The scale of the project is impressive, with 23 km of internal fuel pipes planned for the terminal. The fuel is pumped from ships at the wharves into 11 major fuel tanks, with another 25 tanks providing for products like additives. From there, fuel is transferred to the fleet of bulk tankers supplying distributors and petrol stations. In the event of a spill or other emergency shutdown, a Pilz Programmable Safety System (PSS) with fibre optic SafetyBUS p safe field bus takes control. Fibre optic cabling is important in such a hazardous area to avoid the risk of sparks associated with copper wiring. Once triggered by a safety breach, the PSS/SafetyBUS p combination shuts down the entire plant, de-energises all machinery and communicates with the plant's standard operations programmable logic controller (PLC). Three types of emergency switches are monitored by the PSS network: the traditional e-stop button, tank mounted high level sensors and emergency release couplings at the wharf.
In total, there are 80 digital inputs and 48 outputs, including a set of monitored redundant relays for each pump, managed by the PSS. Diagnostics are fed through to a Citect Supervisory Control and Data Acquisition (SCADA) system for display. While the application is rated at Category 2 according to AS4024.1, the safety conscious terminal operator specified that any safety system should match the calibre of the Category 4 (and SIL 3) approved Pilz PSS with SafetyBUS p.

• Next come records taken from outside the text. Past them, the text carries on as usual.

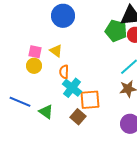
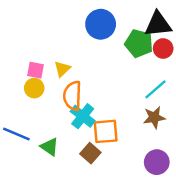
blue circle: (63, 16) -> (101, 24), moved
yellow triangle: (56, 51) -> (62, 69), turned 40
orange semicircle: (64, 72) -> (73, 96), size x1.6

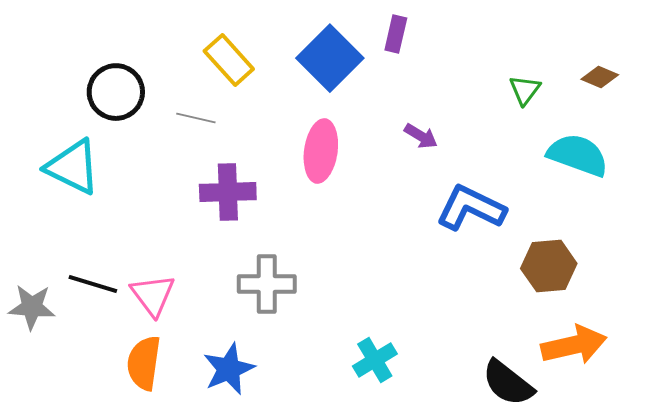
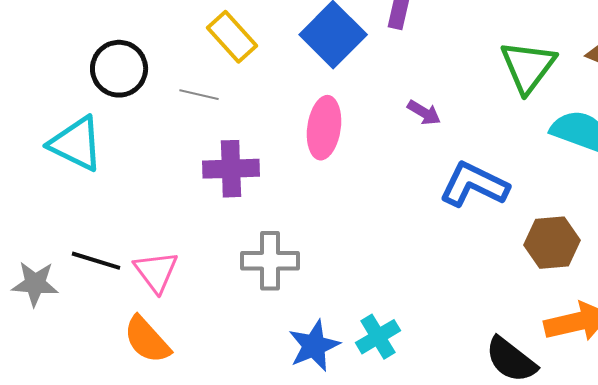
green triangle: (525, 90) -> (528, 67), size x1.8
orange semicircle: (144, 363) -> (147, 340), turned -50
blue star: (229, 369) -> (314, 346), moved

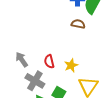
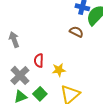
gray arrow: (22, 59) -> (14, 39), moved

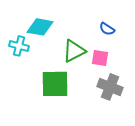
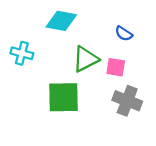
cyan diamond: (40, 27) -> (61, 21), moved

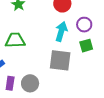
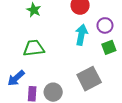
gray square: (60, 60) -> (89, 79), moved, turned -30

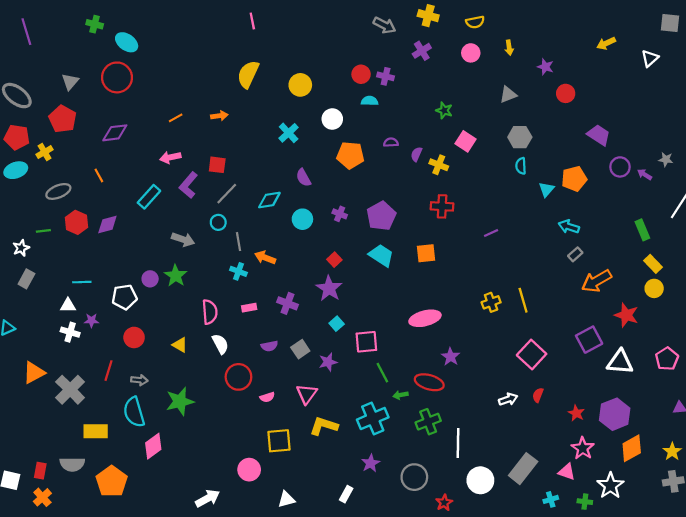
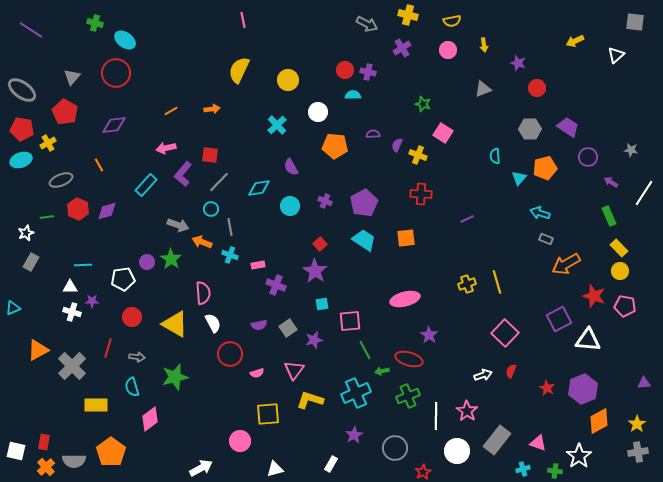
purple line: (26, 32) -> (31, 30), turned -40
gray hexagon: (520, 137) -> (530, 129), moved
purple arrow: (645, 174) -> (611, 182), moved
gray rectangle: (575, 254) -> (546, 239), turned 64
orange arrow: (265, 258) -> (202, 242), moved
pink rectangle: (249, 308) -> (258, 265), moved
cyan square: (337, 324) -> (322, 304), turned 32
yellow triangle: (180, 345) -> (175, 324), size x1.8
pink pentagon: (667, 359) -> (625, 306), moved, turned -30
cyan semicircle: (134, 412) -> (132, 387), size x0.7
pink star: (583, 448) -> (467, 411), moved
gray semicircle: (72, 464) -> (74, 461), moved

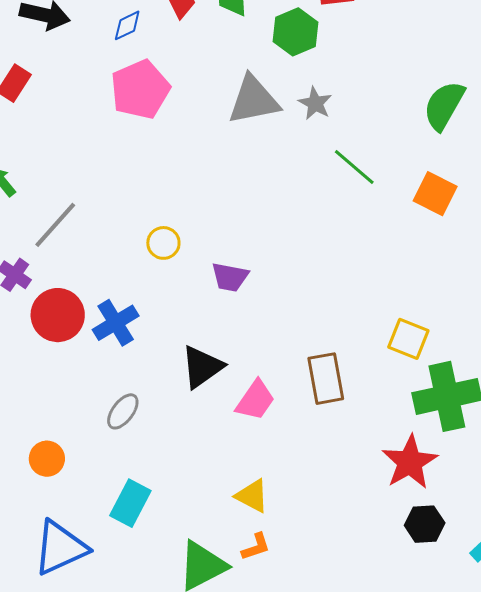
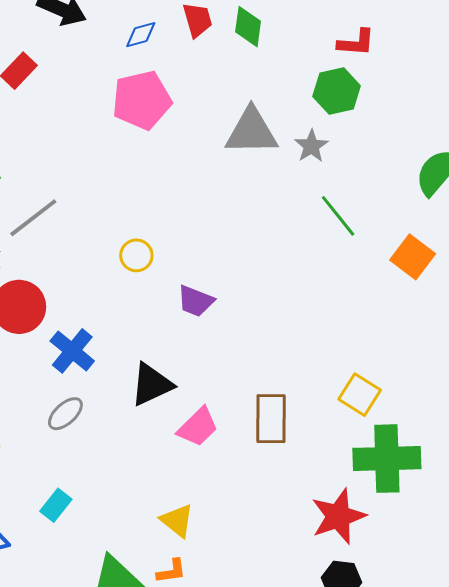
green hexagon: (296, 32) -> (337, 91), moved
blue cross: (116, 323) -> (72, 351), moved, turned -30
cyan rectangle: (130, 503) -> (56, 505), size x0.7

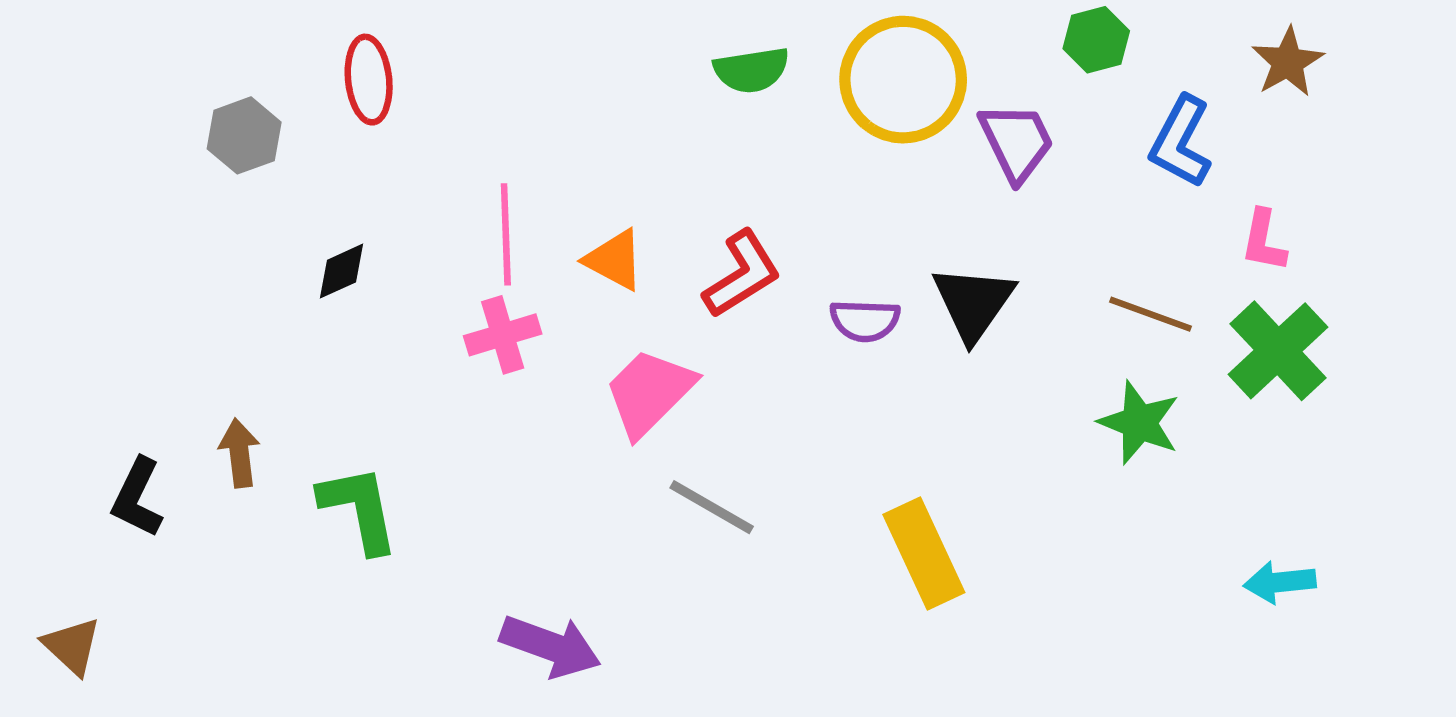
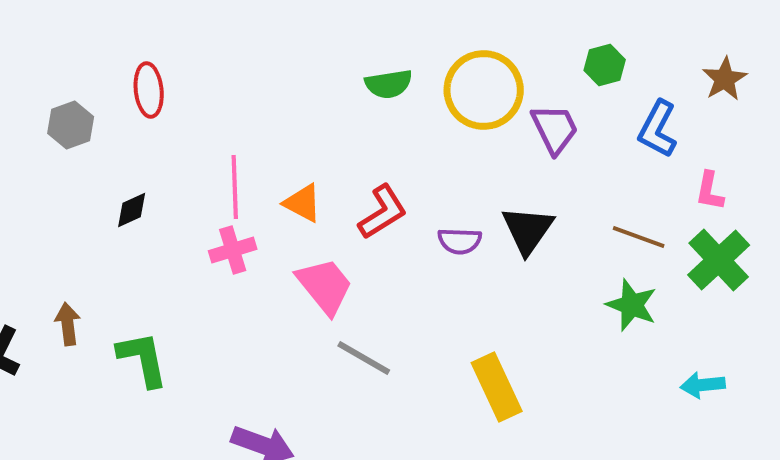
pink trapezoid: (649, 392) -> (325, 286), turned 96
cyan arrow: (1280, 582) -> (703, 385), moved

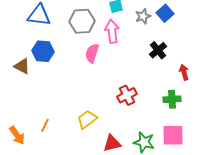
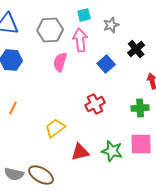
blue square: (165, 13) -> (106, 64), moved
black cross: (158, 50) -> (136, 49), moved
orange line: (45, 125) -> (13, 108), moved

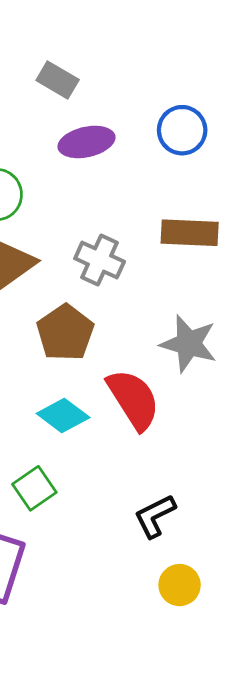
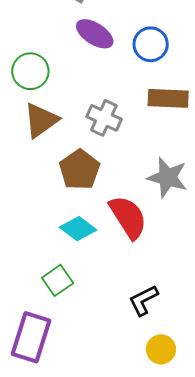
blue circle: (182, 130) -> (151, 44), moved
purple ellipse: (87, 142) -> (95, 34), turned 45

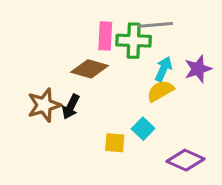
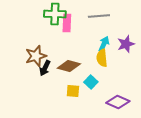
green cross: (134, 41) -> (55, 14), moved
brown diamond: (90, 69) -> (69, 66), moved
yellow semicircle: (160, 91) -> (102, 58), turned -66
brown star: (44, 105) -> (36, 56), moved

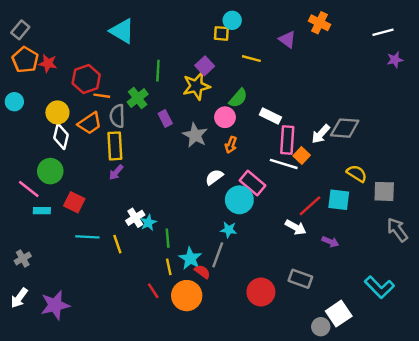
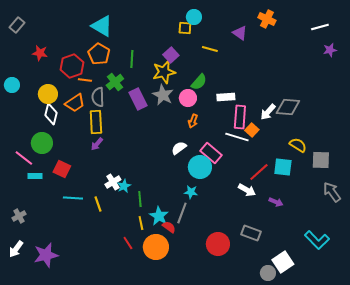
orange pentagon: (25, 60) -> (99, 54), moved
white rectangle: (270, 116) -> (226, 97), turned -30
purple rectangle: (165, 118) -> (138, 99), size x1.5
gray star: (195, 135) -> (163, 95), moved

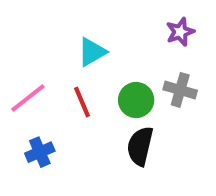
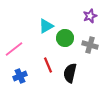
green circle: (136, 100) -> (65, 38), moved
red line: (82, 102) -> (48, 65), moved

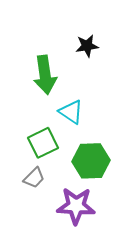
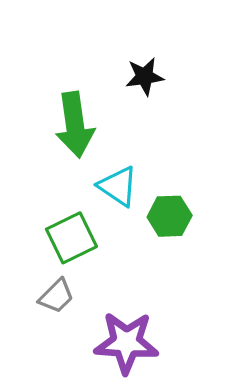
green hexagon: (91, 161) -> (170, 216), moved, size x0.7

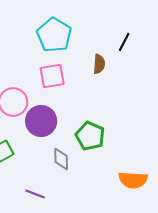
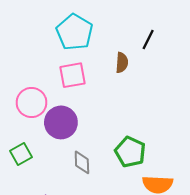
green pentagon: (90, 136) -> (130, 152), moved

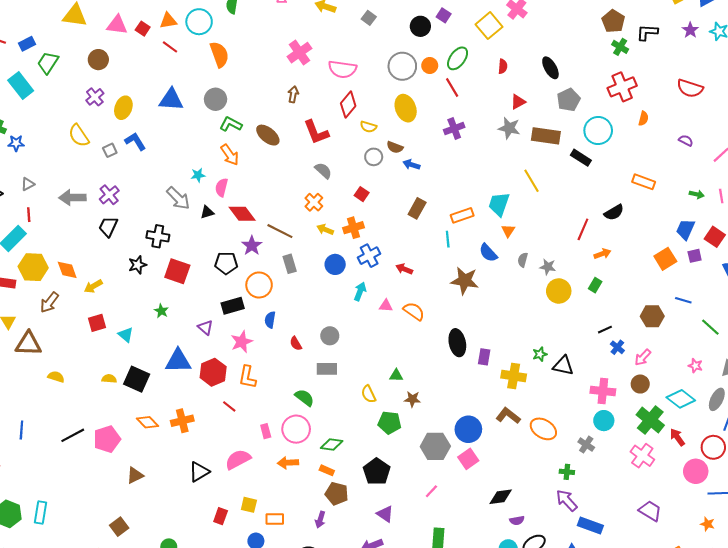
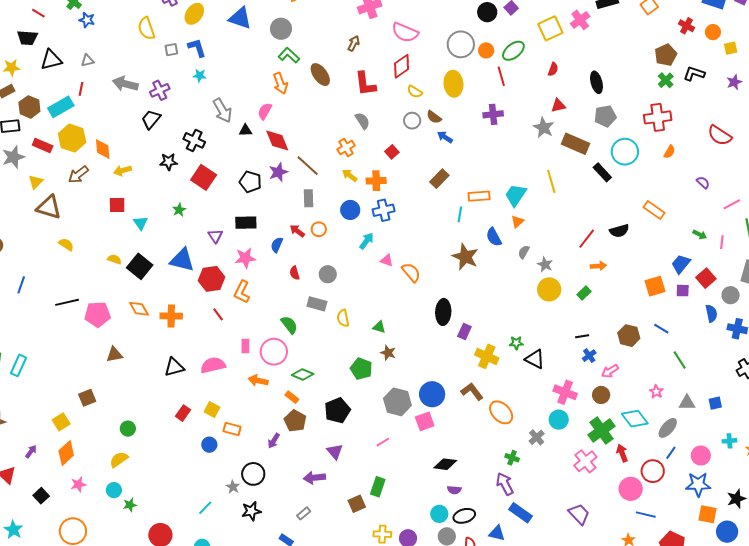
cyan star: (198, 175) -> (200, 75), moved
red arrow: (404, 269) -> (297, 231), moved
orange circle: (259, 285) -> (319, 229), moved, size x0.6
yellow semicircle: (369, 394) -> (343, 318), moved

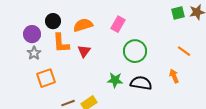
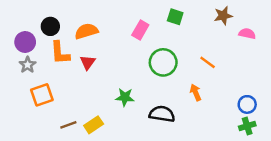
green square: (178, 13) -> (175, 17), moved, turned 32
pink rectangle: (118, 24) -> (140, 30), moved
green circle: (135, 51) -> (163, 62), moved
black semicircle: (141, 83) -> (162, 114), moved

A logic-driven safety controller, the Pilz Programmable Safety System (PSS) offers optimum safety levels and real flexibility as the plant develops and changes. In combination with safe bus system SafetyBUS p, the PSS can be extended to many thousands of safety circuits. An open technology based on the CAN bus system, SafetyBUS p enables users to incorporate field modules from other manufacturers and network programmable safety systems for more than 1000 I/O over 3.5 kilometres, which can then be bridged to multiply the I/O and bus length.
From a designer's perspective, the Pilz PSS also offers significant configuration and operational benefits over conventional safety relays with its TUV approved standard function blocks and diagnostic tools. In fact, Pilz has developed a software package specifically for tank farm installations, which includes the evaluation of e-stop devices, deadman switches, level monitoring, gas detection, plus the monitoring and control of flaps and valves.
Supporting terminal contractor, Henry Walker Eltin (HWE), with specialist engineering expertise, Simon Engineering's Colin Millen is responsible for the installation of the safety system. Although this was his first project with a PSS, Colin was surprised by its ease of use.
"Pilz delivered excellent support in the form of a knowledgeable and succinct training session," he said. "I found the PSS was easy to put together - it worked pretty much straight out of the box." Commissioning of the new $55 million Darwin Industry Fuel Terminal is scheduled for June 2005.